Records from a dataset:
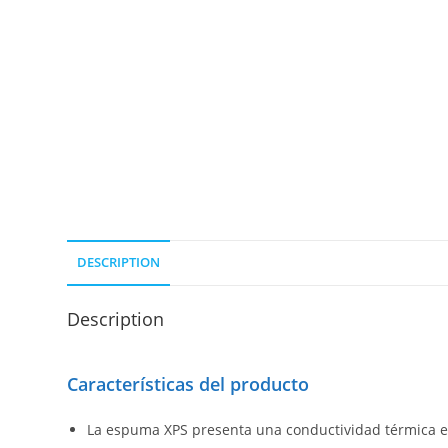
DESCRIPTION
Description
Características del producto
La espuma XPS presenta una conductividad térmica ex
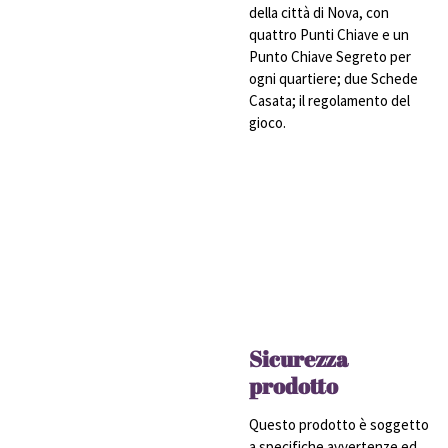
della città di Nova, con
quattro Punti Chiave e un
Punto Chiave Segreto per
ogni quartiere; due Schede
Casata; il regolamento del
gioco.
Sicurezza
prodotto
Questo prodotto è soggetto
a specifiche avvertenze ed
--
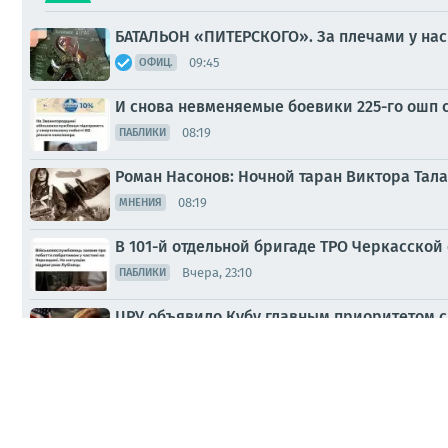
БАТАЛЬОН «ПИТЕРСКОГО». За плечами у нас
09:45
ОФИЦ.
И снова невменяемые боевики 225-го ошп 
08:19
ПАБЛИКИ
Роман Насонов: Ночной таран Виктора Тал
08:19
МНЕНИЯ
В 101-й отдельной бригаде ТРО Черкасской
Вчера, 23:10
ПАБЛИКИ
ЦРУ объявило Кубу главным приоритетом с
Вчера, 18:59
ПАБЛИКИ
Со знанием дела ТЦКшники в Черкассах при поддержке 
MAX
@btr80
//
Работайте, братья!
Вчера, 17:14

TRY IT: Give back exactly the lines above starting at the line where "И снова невменяемые боевики 225-го ошп" appears and ending at the line where "Вчера, 17:14" appears, both included, with no other lines.

YOUR RESPONSE:
И снова невменяемые боевики 225-го ошп 
08:19
ПАБЛИКИ
Роман Насонов: Ночной таран Виктора Тал
08:19
МНЕНИЯ
В 101-й отдельной бригаде ТРО Черкасской
Вчера, 23:10
ПАБЛИКИ
ЦРУ объявило Кубу главным приоритетом с
Вчера, 18:59
ПАБЛИКИ
Со знанием дела ТЦКшники в Черкассах при поддержке 
MAX
@btr80
//
Работайте, братья!
Вчера, 17:14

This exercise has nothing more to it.